Texto propuesto:
%%

¿Se puede hacer un buen uso del plástico? Las preguntas y las respuestas necesarias para cambiar el mundo se escuchan estos días en Barcelona


El ilustre diseñador Jacques Viénot (1893-1959), precursor en la estética industrial, definió el diseño como un “arte implicado”. Siguiendo esa premisa y gracias a un innovador proyecto de transformación de su territorio a partir del diseño, la ciudad de Lille, al norte de Francia, ha obtenido este año la distinción de Capital Mundial del diseño 2020, tomando el relevo de capitales como Taipei (Taiwán), Helsinki (Finlandia), Seúl (Corea del Sur) o Turín (Italia).

%%

Instrucciones:
Según el texto propuesto, ¿qué distinción ha obtenido este año la ciudad de Lille? Las filas son material independiente del texto propuesto.

Datos extraídos:

%%

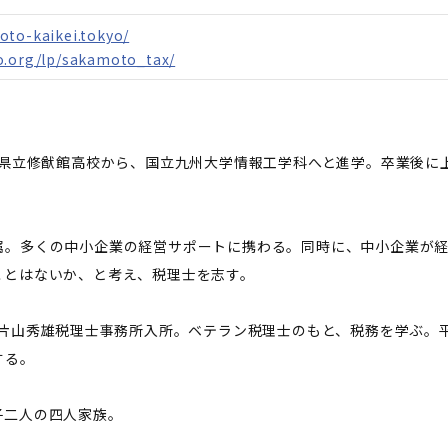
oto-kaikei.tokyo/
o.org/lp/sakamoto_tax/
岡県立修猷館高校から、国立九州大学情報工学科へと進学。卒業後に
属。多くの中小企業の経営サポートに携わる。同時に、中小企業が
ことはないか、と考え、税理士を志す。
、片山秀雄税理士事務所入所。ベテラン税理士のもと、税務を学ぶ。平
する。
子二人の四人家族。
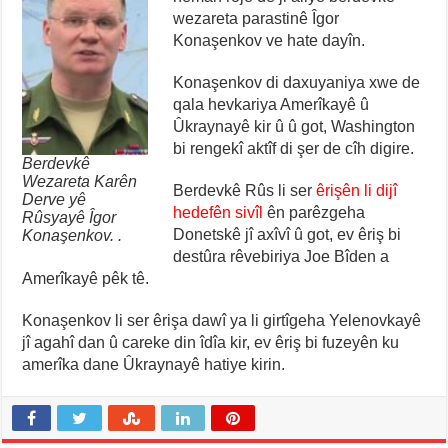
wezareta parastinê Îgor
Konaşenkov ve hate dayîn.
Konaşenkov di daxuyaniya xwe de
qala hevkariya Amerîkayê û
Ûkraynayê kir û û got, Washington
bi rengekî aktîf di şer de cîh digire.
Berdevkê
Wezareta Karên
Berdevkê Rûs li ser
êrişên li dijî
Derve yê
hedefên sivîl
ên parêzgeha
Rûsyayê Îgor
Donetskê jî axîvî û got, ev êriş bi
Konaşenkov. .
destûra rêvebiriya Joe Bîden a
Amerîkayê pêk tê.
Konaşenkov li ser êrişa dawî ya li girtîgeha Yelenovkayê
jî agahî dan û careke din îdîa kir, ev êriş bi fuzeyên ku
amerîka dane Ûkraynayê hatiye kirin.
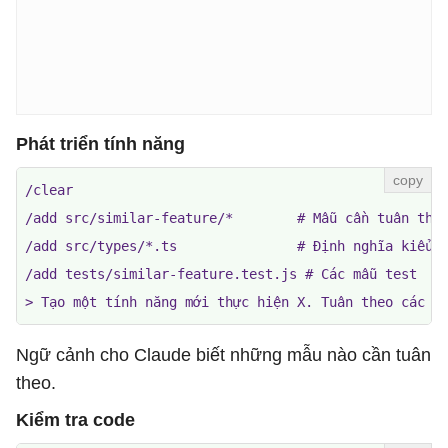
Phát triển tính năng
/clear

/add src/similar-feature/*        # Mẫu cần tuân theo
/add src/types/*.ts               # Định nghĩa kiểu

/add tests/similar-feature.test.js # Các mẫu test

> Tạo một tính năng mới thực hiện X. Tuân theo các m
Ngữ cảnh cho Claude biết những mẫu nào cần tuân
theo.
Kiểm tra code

%%

Respuesta:
La de Capital Mundial del diseño 2020.